- [PROMPT 1]
Answer these questions using the text on Lonely Road Books:
(a) In what year was the company founded?
(b) How many copies are its Limited Editions limited to?
(c) What kind of case houses its Lettered Editions?
- [PROMPT 2]
Retype the stretch of the text on Lonely Road Books from "American publishing company" through "Garris, and more.", keeping every word and punctuation mark unchanged.

Lonely Road Books
- Company type: Publishing
- Industry: Books, publishing
- Founded: 2007
- Founder: Brian James Freeman and Richard Chizmar
- Headquarters: Forest Hill, Maryland, US
- Products: Books, chapbooks
- Website: www.lonelyroadbooks.com/%20www.lonelyroadbooks.com

= Lonely Road Books =

American publishing company

Lonely Road Books is a small press publishing company founded in 2007 by Brian James Freeman and Richard Chizmar and based out of Forest Hill, Maryland. They are a publishing company that specializes in deluxe signed limited edition books. Lonely Road Books has released the anthology Dark Forces: The 25th Anniversary Special Edition edited by Kirby McCauley, and they have released and are releasing books by notable writers Stephen King, Ray Garton (writing as Arthur Darknell), Douglas Clegg, Stewart O'Nan, Mick Garris, and more.

==Edition types==
Lonely Road Books have released their books mostly in two limited states (Limited Editions and Lettered Editions), but they have also release Gift Editions and Chapbooks.

===Limited editions===
Lonely Road Books' "Limited Editions" are hardcovers that tend to come signed by the authors, editors, and the artists involved in the publication on a specially illustrated signature page. They also are usually bound in a deluxe material (imported leather, Japanese silk, etc.). They often contain a frontispiece that is created specifically for that edition. Plus, they are usually housed in a custom-made slipcase. They are limited from 200 to 500 copies.

===Lettered editions===
Lonely Road Books' "Lettered Editions" are hardcovers that usually come with the same bonus features as their "Limited Editions," but they are bound in a different high quality material, feature extra or different art, and they are housed in a custom-made deluxe traycase. They are usually limited to 26 to 52 copies.

- [RAW DATA]
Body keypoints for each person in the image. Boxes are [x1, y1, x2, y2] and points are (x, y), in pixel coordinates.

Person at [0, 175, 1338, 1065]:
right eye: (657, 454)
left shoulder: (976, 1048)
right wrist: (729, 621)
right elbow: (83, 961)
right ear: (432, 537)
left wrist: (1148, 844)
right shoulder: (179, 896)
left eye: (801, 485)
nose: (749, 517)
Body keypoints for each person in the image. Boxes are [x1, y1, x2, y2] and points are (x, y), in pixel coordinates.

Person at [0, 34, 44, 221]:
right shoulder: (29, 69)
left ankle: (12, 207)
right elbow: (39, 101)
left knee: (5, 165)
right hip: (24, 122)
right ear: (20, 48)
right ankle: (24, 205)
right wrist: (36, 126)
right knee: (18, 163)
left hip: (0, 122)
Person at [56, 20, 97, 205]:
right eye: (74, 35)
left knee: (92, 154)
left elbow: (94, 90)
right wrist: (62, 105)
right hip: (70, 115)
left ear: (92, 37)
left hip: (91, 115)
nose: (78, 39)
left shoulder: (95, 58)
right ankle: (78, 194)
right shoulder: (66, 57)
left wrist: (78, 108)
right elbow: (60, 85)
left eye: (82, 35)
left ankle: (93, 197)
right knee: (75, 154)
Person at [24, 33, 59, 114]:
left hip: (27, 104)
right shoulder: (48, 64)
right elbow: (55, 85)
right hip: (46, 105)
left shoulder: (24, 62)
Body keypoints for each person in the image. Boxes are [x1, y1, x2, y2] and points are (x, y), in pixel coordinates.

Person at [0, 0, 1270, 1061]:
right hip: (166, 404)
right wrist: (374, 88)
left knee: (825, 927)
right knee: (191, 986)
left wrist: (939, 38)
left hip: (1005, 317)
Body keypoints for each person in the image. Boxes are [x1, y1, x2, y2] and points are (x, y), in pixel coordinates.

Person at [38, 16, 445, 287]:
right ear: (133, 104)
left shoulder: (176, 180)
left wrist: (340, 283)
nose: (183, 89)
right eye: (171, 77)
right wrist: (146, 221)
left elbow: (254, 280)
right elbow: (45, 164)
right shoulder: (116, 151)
---
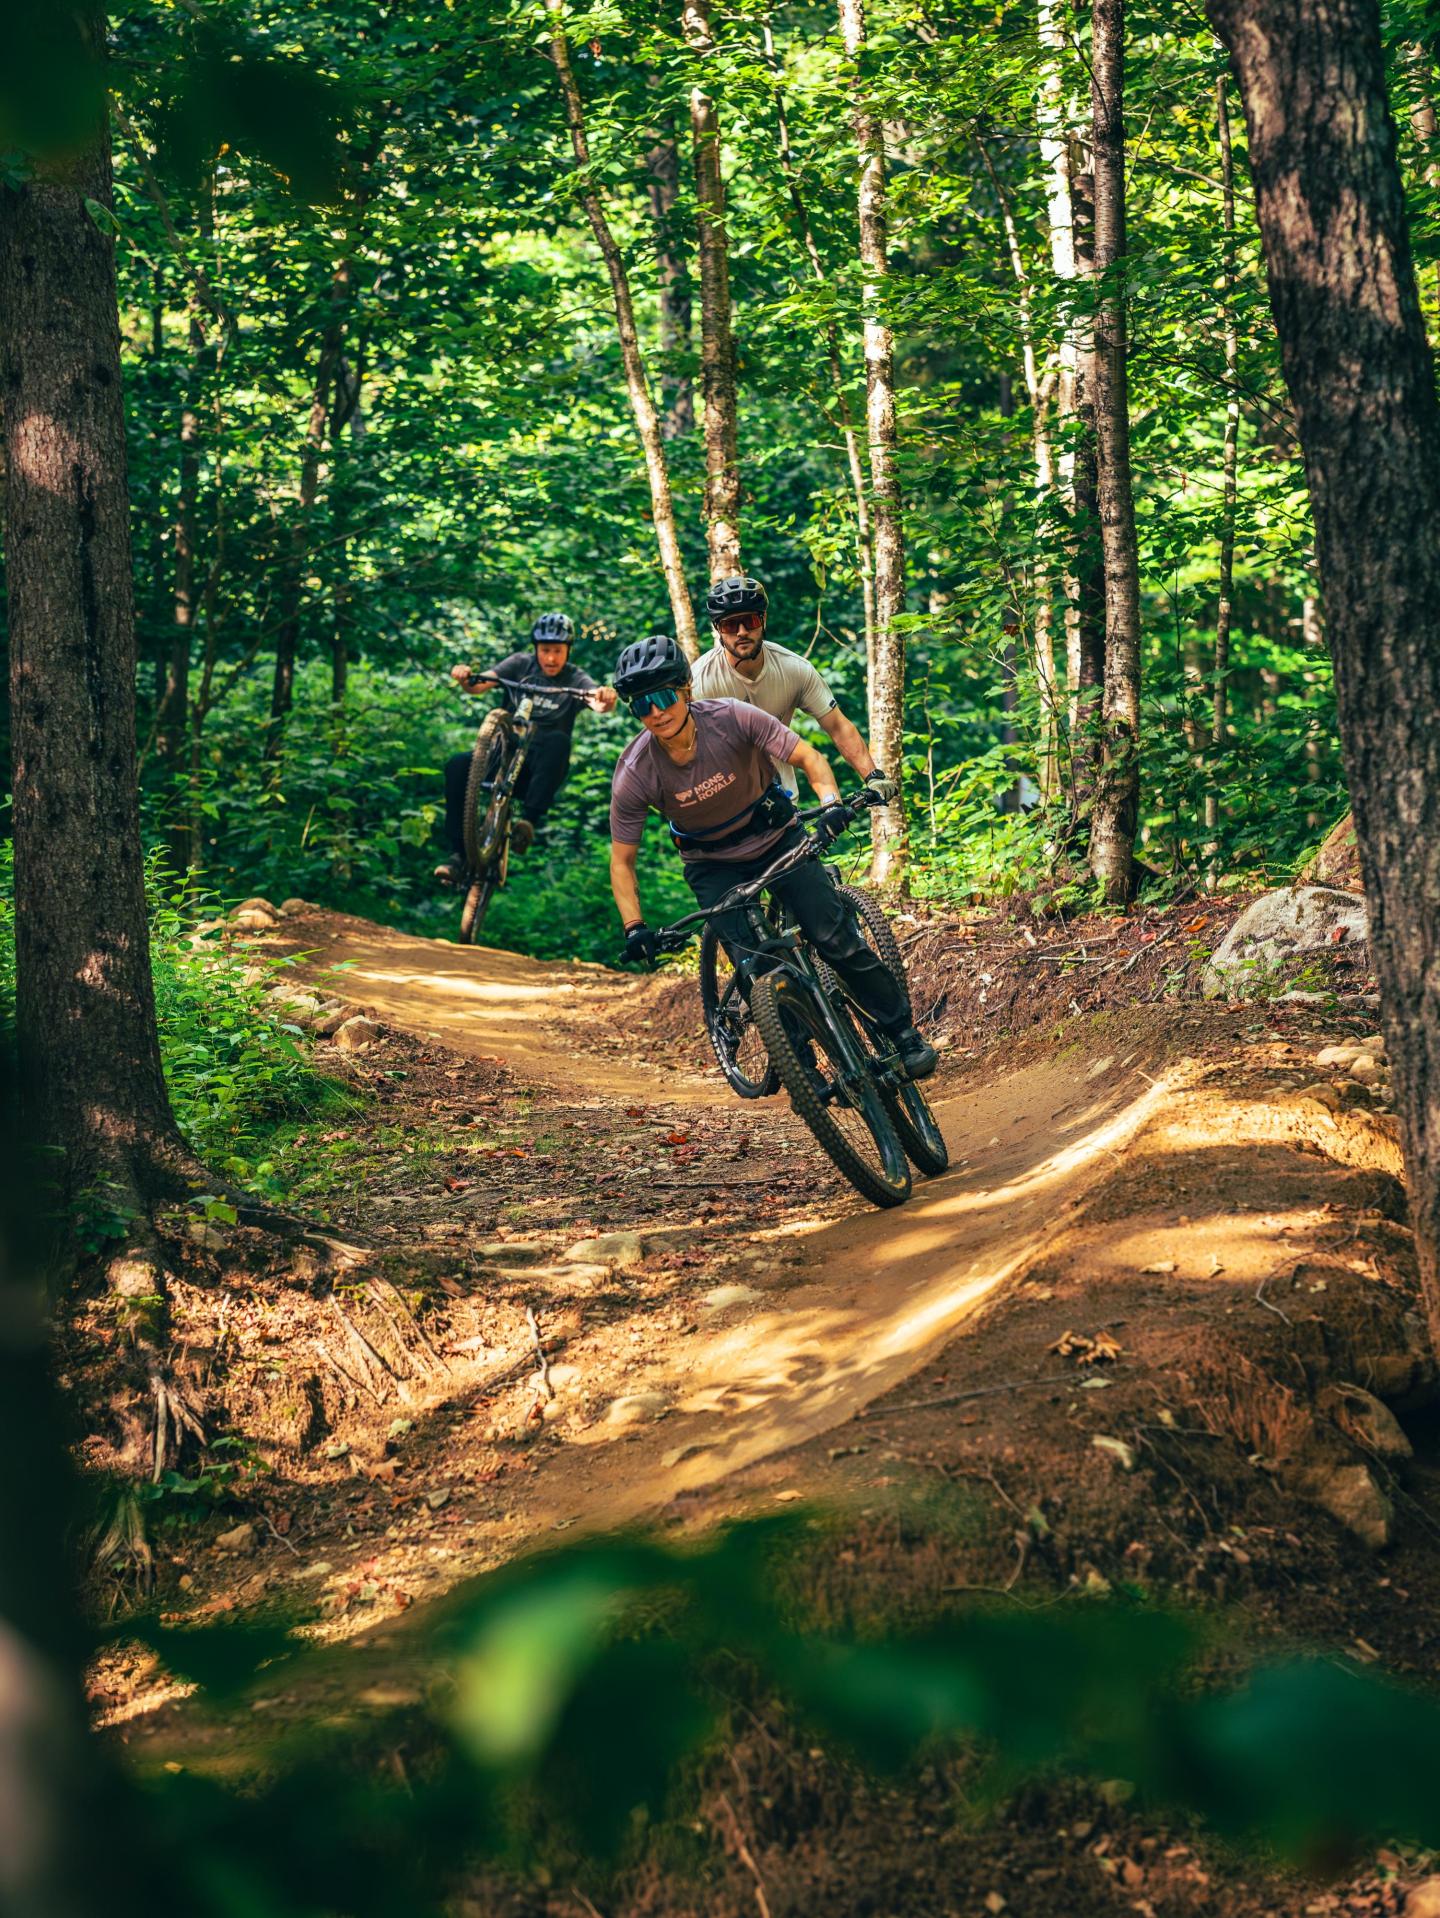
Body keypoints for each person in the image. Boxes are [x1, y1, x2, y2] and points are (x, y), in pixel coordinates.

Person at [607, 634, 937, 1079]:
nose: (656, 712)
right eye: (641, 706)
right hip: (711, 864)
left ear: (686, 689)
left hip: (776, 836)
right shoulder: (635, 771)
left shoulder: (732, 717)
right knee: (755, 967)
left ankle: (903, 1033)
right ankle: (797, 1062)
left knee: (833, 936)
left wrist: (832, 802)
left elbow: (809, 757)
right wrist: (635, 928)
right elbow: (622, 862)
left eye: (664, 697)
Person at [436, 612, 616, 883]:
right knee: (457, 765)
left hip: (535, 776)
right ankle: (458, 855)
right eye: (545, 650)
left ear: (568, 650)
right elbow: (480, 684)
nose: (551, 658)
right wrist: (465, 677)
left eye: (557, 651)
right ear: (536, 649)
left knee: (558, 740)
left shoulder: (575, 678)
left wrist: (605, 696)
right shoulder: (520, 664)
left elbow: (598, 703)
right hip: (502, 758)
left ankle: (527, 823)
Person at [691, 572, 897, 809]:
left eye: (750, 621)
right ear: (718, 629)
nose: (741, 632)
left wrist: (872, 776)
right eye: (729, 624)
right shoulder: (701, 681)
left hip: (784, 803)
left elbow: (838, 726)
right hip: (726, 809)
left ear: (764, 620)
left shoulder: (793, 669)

- [ANSWER AREA 1]
(a) 2007
(b) 200 to 500 copies
(c) A custom-made deluxe traycase

- [ANSWER AREA 2]
American publishing company

Lonely Road Books is a small press publishing company founded in 2007 by Brian James Freeman and Richard Chizmar and based out of Forest Hill, Maryland. They are a publishing company that specializes in deluxe signed limited edition books. Lonely Road Books has released the anthology Dark Forces: The 25th Anniversary Special Edition edited by Kirby McCauley, and they have released and are releasing books by notable writers Stephen King, Ray Garton (writing as Arthur Darknell), Douglas Clegg, Stewart O'Nan, Mick Garris, and more.